Marc-Antoine Dilhac, Philosophy professor at the University of Montreal and Canada Research Chair in Public Ethics, echoed this concern, calling attention to how, by giving away their data, individuals are feeding algorithms that serve business interests and targeted political advertising.   

Elodie Vialle, Head of the Journalism and Technology Desk at Reporters Without Borders, explained how “Journalists, and mostly female journalists, are being increasingly harassed online, through disinformation campaigns amplified by bots”. While recognizing that AI can represent opportunities for journalists (e.g. by facilitating fact-checking), false information spreads six times faster than true information. In this situation, journalism needs to be reinforced and supported, she stressed.,

For his part, Cordel Green, Executive Director at the Broadcasting Commission of Jamaica, identified the current disruption in the media ecosystem as the source of many challenges, including for regulatory bodies. A very small group of tech companies control social networks and have become content creators and aggregators. Meanwhile, audiences are shifting online, traditional media are becoming unprofitable and see their capacities are diminished. “We are losing fact-checking gatekeepers”, he cautioned.

The audience raised points of their own: How to factor in content, in order for AI to be able to discern metaphors, irony, and jokes? How can journalists survive in the new digital age?  How can we tackle the effects of AI on human rights, and in terms of amplifying existing inequalities and biases?

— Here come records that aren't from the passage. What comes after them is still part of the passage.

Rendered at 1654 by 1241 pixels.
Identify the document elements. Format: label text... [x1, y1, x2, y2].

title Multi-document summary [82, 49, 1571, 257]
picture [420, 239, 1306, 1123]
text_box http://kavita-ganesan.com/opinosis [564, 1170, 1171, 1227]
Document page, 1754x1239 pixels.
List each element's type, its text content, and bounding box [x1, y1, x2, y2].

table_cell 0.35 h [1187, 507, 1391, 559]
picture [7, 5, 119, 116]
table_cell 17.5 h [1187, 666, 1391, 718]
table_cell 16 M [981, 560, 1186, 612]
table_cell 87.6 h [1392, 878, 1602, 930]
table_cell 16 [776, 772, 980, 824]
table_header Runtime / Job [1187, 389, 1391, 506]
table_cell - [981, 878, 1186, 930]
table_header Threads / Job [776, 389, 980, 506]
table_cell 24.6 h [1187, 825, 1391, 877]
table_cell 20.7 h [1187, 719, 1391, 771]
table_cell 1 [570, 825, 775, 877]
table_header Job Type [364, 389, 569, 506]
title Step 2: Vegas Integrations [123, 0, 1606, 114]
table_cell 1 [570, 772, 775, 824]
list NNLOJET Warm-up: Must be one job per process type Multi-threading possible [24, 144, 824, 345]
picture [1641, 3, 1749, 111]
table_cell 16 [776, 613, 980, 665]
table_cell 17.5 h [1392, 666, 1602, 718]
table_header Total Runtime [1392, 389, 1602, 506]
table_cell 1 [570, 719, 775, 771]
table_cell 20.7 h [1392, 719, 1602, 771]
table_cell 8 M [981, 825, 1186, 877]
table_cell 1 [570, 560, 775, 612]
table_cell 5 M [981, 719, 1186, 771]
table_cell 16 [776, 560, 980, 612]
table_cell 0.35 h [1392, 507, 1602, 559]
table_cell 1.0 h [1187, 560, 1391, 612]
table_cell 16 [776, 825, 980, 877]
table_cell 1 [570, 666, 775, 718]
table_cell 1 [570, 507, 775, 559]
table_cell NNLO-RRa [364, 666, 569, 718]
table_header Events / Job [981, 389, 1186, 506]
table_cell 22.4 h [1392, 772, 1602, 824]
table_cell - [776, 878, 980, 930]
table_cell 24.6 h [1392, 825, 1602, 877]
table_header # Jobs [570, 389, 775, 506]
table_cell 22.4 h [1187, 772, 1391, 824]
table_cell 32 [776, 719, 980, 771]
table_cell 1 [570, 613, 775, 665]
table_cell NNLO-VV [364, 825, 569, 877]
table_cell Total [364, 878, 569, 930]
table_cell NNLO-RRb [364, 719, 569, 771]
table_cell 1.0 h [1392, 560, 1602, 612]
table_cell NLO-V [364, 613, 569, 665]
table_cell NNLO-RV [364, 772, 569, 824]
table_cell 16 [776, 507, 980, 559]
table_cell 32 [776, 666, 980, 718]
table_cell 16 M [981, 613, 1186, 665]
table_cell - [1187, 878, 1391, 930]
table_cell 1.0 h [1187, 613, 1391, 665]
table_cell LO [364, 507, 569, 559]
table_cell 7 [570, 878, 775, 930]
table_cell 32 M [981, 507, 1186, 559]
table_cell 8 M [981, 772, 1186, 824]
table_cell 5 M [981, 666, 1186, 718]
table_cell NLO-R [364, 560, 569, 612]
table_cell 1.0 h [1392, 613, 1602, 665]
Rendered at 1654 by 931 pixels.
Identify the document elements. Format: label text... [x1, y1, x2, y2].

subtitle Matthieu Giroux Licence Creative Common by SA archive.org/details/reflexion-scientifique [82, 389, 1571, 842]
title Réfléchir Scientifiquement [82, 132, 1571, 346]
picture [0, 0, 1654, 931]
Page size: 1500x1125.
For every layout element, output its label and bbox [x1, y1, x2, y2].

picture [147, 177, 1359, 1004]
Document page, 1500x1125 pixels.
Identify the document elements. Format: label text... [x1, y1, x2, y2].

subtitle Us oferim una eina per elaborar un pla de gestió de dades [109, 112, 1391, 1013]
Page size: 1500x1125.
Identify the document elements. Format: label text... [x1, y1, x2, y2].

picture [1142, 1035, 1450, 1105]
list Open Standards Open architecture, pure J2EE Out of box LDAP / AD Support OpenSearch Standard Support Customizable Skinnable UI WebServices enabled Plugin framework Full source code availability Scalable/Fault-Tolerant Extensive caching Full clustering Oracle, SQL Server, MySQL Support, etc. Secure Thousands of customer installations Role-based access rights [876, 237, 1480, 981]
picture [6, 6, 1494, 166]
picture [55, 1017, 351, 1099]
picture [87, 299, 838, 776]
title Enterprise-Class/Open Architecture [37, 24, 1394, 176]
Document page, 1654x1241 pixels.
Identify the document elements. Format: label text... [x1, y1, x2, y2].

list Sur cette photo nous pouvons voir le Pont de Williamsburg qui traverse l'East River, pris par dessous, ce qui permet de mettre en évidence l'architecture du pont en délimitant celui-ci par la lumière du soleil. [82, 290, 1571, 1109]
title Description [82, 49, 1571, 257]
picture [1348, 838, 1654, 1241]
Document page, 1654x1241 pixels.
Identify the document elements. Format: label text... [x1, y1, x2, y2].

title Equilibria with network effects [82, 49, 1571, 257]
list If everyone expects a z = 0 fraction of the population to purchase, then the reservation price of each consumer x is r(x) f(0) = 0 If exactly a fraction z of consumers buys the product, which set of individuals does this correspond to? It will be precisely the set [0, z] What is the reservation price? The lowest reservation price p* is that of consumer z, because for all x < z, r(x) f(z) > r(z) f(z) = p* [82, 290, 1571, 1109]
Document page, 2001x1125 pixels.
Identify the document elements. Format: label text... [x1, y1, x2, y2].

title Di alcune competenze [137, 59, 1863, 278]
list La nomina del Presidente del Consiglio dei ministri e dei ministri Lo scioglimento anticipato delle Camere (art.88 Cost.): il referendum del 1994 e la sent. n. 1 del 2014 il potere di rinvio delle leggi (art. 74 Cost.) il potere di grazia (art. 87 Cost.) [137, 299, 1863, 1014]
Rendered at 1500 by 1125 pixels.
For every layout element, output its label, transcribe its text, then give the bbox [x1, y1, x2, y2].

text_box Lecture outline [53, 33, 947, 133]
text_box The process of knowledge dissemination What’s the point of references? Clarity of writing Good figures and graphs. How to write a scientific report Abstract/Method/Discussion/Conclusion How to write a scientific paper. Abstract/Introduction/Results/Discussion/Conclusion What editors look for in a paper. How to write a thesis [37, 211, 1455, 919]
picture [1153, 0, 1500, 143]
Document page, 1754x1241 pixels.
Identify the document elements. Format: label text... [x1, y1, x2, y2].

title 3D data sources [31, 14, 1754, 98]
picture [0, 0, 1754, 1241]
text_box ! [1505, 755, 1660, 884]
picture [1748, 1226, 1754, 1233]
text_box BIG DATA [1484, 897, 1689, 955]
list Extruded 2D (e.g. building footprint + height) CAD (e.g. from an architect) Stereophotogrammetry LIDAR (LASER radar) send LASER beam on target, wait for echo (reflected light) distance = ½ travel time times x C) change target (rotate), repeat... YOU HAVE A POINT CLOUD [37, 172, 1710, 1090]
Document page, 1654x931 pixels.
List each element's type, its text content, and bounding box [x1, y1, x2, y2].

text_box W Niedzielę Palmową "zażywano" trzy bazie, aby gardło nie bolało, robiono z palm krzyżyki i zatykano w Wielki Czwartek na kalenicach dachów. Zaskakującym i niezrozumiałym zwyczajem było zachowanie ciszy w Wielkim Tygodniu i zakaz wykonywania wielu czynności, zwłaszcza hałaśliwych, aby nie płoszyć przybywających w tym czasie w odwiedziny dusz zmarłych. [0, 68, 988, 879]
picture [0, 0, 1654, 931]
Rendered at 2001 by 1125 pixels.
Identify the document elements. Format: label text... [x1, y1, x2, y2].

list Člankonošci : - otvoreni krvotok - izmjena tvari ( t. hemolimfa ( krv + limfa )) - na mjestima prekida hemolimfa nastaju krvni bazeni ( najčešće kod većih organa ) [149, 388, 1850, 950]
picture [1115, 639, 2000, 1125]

Recognising that the spread of disinformation is a multifaceted problem, the panel offered several pragmatic solutions.

Ms Ben-Hassine insisted on holistically tackling the challenges posed by the social media platforms’ business model and the way in which they carry out data collection. She advocated the need for appropriate legal frameworks regulating competition and data protection, as well as transparency in electoral advertising.

Both Professor Dilhac and Mr Ruquier explained that the automated analysis of what constituted disinformation would need to be worked out in tandem with human moderators. AI would be best when it is used to find trolls and fraudulent accounts, then flagging them for human moderators to make the final decision, they said. Mr Green was of a similar view when stating that journalists should look at AI not as the enemy, but as a tool.

Panelists supported multi-stakeholder responses like the Journalism Trust Initiative referred to by Ms Vialle, which brings together media managers, editors, publishers and regulators. The best solution to protect journalists and freedom of expression against the threats of false information is self-regulation, she noted. Similarly, social media platforms should face up to their responsibilities while avoiding the privatization of censorship, she argued.

Speakers all agreed on the importance of further research, as well as of empowering users through Media and Information Literacy, with Ms Frau-Meigs highlighting relevant ongoing efforts, such as those promoted by the Global Alliance for Partnerships on MIL,  the Council of Europe and the High Level Expert Group set up by the European Commission to counter online disinformation, among others.